INRIA Grenoble/Montbonnot
In a concurrent, possibly embedded and distributed system, it is often crucial to be able to determine which component(s) caused an observed failure — be it for debugging, to establish the contractual liability of component providers, or to isolate or reset the failing components. The diagnostic relies on analysis of logical causality to distinguish component failures that actually contributed to the outcome from failures that had little or no impact on the system-level failure.
The PhD thesis encompasses the following directions of work.
Study existing work on causality analysis.
Counterfactual reasoning ("what would have been the outcome if
component C had behaved correctly ?") inherently suffers from
inconsistencies between the observed, real behavior and the
hypothetical behavior, e.g. due to side effects of C’s behavior. The
PhD student will develop solutions to alleviate these issues in
order to improve the precision of causality analysis.

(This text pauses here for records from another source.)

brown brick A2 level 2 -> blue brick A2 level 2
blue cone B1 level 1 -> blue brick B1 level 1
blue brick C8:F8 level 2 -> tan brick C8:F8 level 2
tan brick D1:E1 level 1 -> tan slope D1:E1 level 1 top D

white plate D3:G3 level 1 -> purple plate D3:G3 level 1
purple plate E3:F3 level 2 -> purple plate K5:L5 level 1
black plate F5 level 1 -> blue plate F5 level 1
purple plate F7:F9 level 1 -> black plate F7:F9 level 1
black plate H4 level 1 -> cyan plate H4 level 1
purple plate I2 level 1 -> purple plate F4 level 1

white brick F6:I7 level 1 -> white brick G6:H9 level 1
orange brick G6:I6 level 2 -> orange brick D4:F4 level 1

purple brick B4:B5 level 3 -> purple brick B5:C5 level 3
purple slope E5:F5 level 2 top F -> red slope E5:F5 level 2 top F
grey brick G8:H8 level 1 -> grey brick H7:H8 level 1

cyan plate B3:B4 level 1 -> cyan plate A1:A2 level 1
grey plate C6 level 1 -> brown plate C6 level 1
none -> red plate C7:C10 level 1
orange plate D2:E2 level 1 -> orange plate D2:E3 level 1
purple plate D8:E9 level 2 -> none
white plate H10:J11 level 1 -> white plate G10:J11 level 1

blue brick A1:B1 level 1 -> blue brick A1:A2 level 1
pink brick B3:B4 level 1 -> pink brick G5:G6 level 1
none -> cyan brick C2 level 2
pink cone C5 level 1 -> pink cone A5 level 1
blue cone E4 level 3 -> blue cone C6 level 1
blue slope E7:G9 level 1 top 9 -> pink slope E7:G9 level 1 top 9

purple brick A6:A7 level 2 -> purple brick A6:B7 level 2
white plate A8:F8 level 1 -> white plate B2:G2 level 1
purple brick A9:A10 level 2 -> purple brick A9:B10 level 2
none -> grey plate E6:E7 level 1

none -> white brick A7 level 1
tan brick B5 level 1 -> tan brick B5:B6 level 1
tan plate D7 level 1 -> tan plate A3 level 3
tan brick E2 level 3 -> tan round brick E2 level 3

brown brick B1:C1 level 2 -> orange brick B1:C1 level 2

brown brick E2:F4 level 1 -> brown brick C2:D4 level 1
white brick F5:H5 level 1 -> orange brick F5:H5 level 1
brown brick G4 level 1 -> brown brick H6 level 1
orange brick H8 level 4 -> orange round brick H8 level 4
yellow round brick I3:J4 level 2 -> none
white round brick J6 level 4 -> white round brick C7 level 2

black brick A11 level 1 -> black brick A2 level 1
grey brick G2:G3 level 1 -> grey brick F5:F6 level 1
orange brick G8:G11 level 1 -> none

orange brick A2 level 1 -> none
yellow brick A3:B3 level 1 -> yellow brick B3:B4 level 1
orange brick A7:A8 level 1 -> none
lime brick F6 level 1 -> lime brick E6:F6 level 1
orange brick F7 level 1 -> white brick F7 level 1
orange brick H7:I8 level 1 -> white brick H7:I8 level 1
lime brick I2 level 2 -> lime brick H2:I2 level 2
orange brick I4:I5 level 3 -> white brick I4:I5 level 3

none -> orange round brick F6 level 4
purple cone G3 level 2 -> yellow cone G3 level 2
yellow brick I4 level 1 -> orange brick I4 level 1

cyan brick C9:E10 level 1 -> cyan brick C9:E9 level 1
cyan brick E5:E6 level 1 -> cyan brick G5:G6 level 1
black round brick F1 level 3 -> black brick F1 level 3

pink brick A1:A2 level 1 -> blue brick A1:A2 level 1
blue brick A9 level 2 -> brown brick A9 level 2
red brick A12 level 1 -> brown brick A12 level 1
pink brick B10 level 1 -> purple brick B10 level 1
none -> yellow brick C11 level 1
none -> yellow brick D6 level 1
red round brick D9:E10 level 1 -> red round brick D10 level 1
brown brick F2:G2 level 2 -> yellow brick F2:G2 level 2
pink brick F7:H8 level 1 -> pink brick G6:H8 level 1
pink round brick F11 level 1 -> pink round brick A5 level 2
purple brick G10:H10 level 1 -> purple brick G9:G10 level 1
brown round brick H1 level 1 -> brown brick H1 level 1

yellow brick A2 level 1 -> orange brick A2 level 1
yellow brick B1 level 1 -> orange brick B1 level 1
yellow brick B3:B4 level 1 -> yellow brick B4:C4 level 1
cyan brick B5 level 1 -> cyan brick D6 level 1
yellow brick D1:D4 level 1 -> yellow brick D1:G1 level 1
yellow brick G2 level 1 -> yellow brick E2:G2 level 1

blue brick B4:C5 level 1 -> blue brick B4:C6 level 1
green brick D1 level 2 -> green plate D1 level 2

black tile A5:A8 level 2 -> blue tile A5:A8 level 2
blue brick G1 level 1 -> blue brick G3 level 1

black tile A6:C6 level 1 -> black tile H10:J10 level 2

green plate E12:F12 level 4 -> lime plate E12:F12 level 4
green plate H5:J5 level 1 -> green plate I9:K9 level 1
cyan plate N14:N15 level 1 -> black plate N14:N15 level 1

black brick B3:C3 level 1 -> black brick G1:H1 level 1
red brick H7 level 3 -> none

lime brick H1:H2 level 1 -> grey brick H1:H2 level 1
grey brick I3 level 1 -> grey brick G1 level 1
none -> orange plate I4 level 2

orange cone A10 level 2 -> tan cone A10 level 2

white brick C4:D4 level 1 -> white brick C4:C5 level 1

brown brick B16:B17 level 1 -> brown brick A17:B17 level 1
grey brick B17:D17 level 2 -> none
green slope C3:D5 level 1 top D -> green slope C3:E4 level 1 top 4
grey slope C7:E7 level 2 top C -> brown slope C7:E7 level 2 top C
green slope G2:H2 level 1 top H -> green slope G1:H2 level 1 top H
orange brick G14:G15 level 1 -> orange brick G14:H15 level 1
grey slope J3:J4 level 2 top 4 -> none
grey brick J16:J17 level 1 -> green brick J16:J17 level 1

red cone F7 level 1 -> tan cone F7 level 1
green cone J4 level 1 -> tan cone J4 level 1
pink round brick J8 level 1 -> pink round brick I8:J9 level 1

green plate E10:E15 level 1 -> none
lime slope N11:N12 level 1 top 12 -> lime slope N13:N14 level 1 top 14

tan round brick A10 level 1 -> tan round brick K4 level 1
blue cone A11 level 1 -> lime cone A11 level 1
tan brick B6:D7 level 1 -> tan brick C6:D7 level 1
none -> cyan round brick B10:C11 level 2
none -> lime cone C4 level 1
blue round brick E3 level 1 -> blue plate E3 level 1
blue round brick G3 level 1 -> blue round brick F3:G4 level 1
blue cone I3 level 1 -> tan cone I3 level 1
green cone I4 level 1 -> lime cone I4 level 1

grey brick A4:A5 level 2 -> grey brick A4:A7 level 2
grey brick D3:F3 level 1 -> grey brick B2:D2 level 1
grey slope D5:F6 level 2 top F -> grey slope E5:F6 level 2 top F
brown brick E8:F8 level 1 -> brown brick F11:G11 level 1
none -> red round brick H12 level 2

Implementation details of components may be hidden but some
behaviors may be known to be more likely than others. A
probabilistic component model will allow to determine the
probability of counterfactual scenarios so as to achieve a
quantitative notion of causality. This will also better reflect
legal interpretations of causality.
Implement the results and apply them to case studies from the
medical and automotive domains. This goal may require the
development of efficiently verifiable approximations of the proposed
results.
Further details can be found at http://www.inria.fr/institut/recrut...
Required skills :
Knowledge of formal methods (model-checking, static analysis) and good programming skills are required.